2007 SETS RECORD FOR ANNUAL HOME SALES IN K-W AND AREA

01-09-08
Tim Thiessen

The 6,808 homes sold in Kitchener-Waterloo and area last year set a new record for total annual sales in the history of the Kitchener-Waterloo Real Estate Board. Last year's results were the continuation of a steady climb in sales since 1990 (3,501 total sales).

Dollar volume of all residential real estate sold last year jumped almost twenty percent to $1.7 billion compared with 2006, reflecting continued strong consumer confidence in the local real estate market.

The volume of sales in price categories above $200,000 experienced the greatest increases. The greatest percentage sales increase was for homes selling for $750,000 to $1 million. The most active market segment was for homes selling in the $200,000 to $250,000 price range.

Despite the record unit sales for the year, sale price increases were relatively tempered. The average sale price of all residential real estate sold in 2007 increased 5.6 percent to $248,879. Single family detached homes sold for an average price of $283,080 last year, an increase of 5.2 percent.

Market Value Trend 1988 to 2007

Despite strong consumer demand for higher-priced properties, the supply of homes for sale remained constant, with 9,646 new listings this past year topping the supply of homes for sale in 2006 by just four properties.

Tania Benninger, President of the Kitchener-Waterloo Real Estate Board says, "Home sales in 2007 were strong throughout the year as consumer interest went unabated.
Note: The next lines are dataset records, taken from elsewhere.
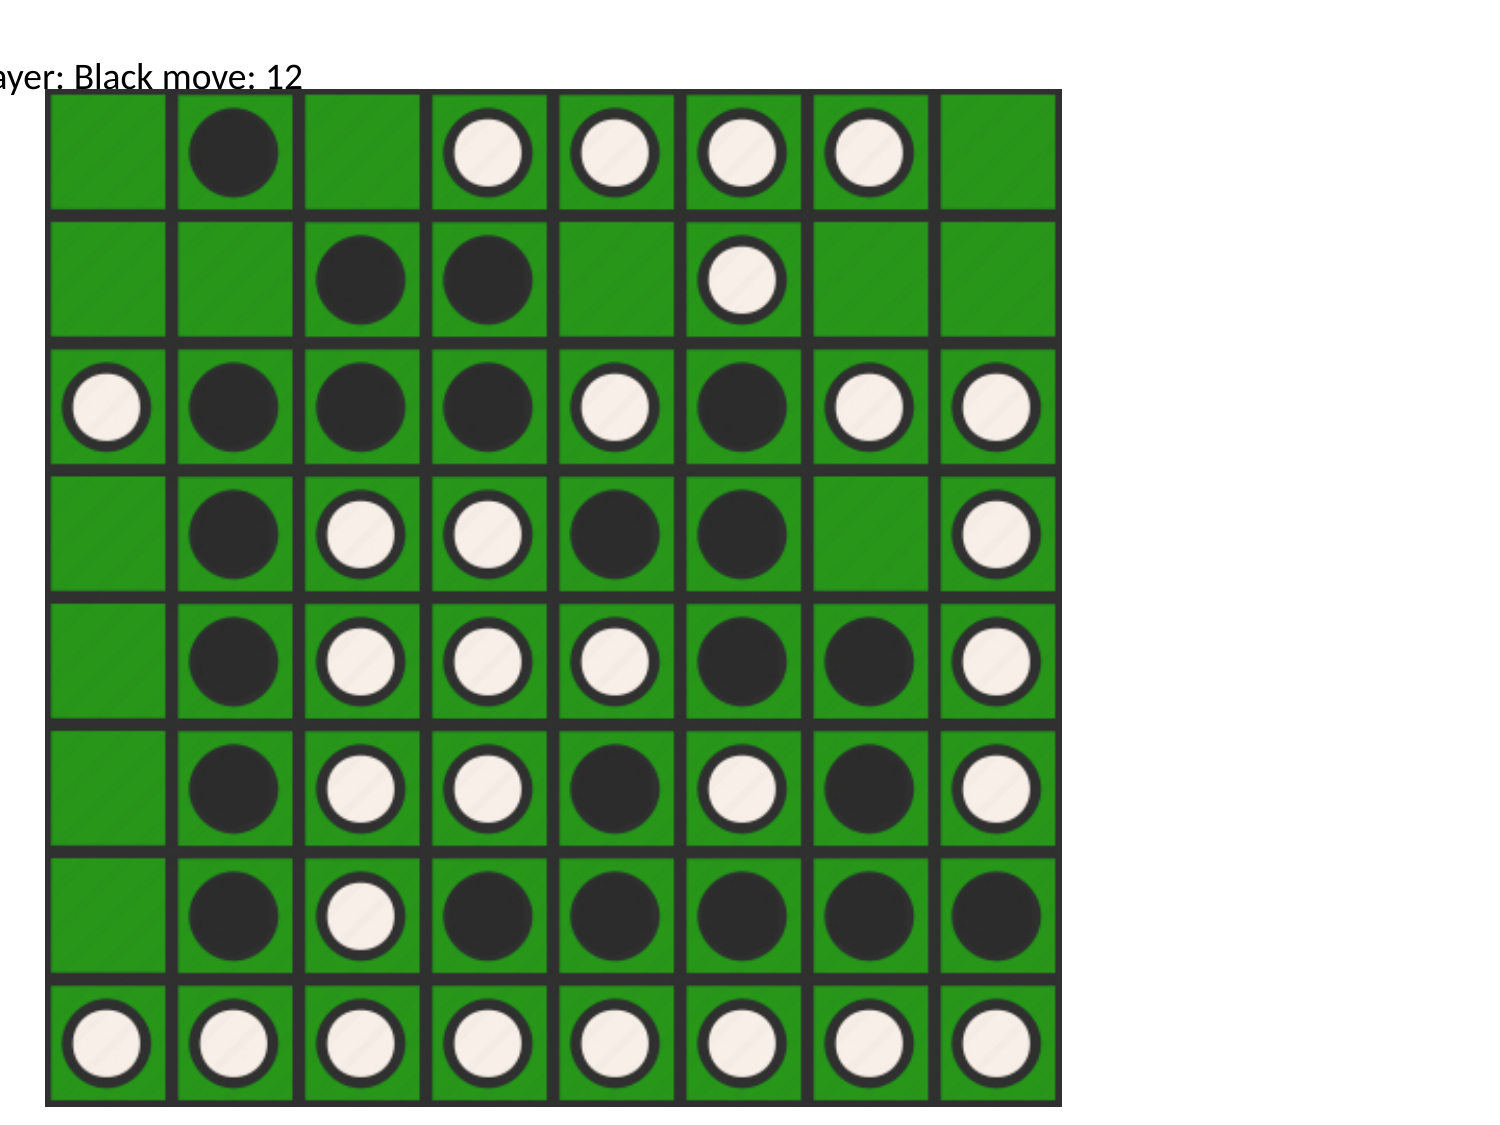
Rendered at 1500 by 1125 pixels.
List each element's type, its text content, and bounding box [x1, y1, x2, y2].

text_box turn: 47 player: Black move: 12 [0, 44, 319, 105]
picture [44, 89, 1062, 1107]
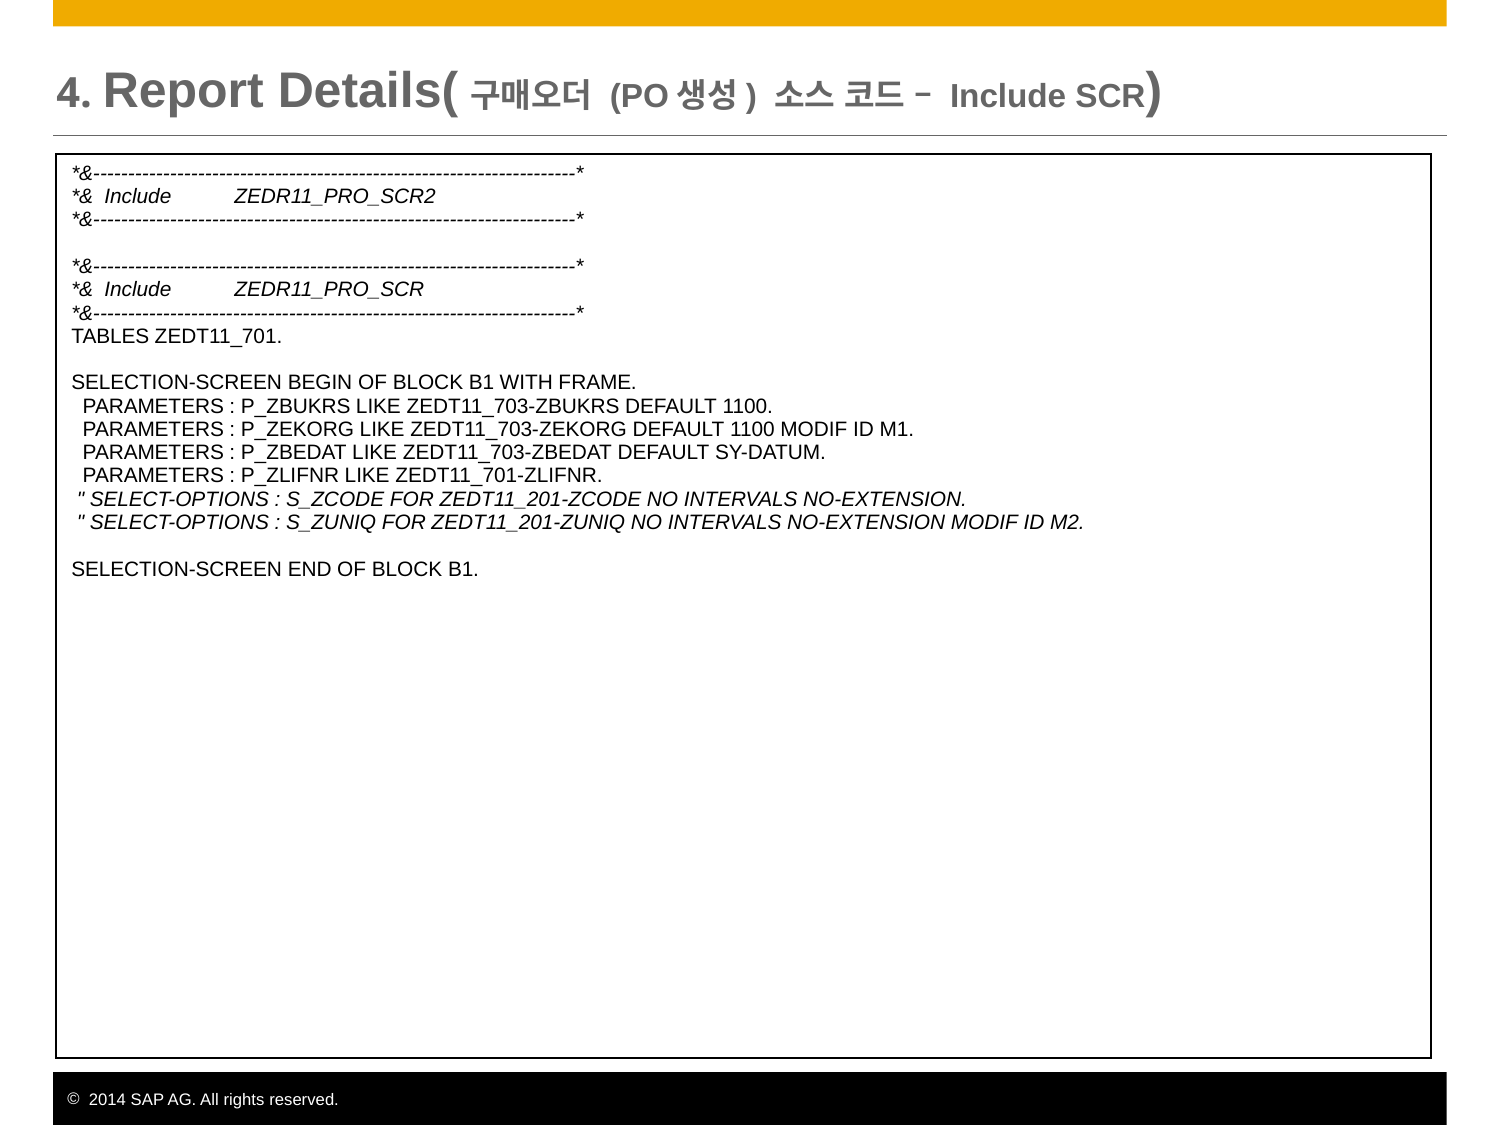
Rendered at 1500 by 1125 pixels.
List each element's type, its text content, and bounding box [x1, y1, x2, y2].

title 4. Report Details(구매오더 (PO생성) 소스 코드 – Include SCR) [56, 50, 1407, 124]
table_header *&---------------------------------------------------------------------* *& Include ZEDR11_PRO_SCR2 *&---------------------------------------------------------------------* *&---------------------------------------------------------------------* *& Include ZEDR11_PRO_SCR *&---------------------------------------------------------------------* TABLES ZEDT11_701. SELECTION-SCREEN BEGIN OF BLOCK B1 WITH FRAME. PARAMETERS : P_ZBUKRS LIKE ZEDT11_703-ZBUKRS DEFAULT 1100. PARAMETERS : P_ZEKORG LIKE ZEDT11_703-ZEKORG DEFAULT 1100 MODIF ID M1. PARAMETERS : P_ZBEDAT LIKE ZEDT11_703-ZBEDAT DEFAULT SY-DATUM. PARAMETERS : P_ZLIFNR LIKE ZEDT11_701-ZLIFNR. " SELECT-OPTIONS : S_ZCODE FOR ZEDT11_201-ZCODE NO INTERVALS NO-EXTENSION. " SELECT-OPTIONS : S_ZUNIQ FOR ZEDT11_201-ZUNIQ NO INTERVALS NO-EXTENSION MODIF ID M2. SELECTION-SCREEN END OF BLOCK B1. [57, 155, 1430, 1057]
The strong sales performance locally reflects strong residential sales throughout Ontario and across Canada." Benninger noted that sales throughout 2007 have been strong across all price categories above $200,000, a trend that is likely to continue into 2008. While the sale of single family detached homes continues to drive the market, sales of townhouses, condominiums and semi-detached houses all experienced strong growth in 2007 as well.

Continued affordability, low interest rates and a dynamic local economy that has produced the highest employment rate in the country have created a market with a strongappetite for home ownership.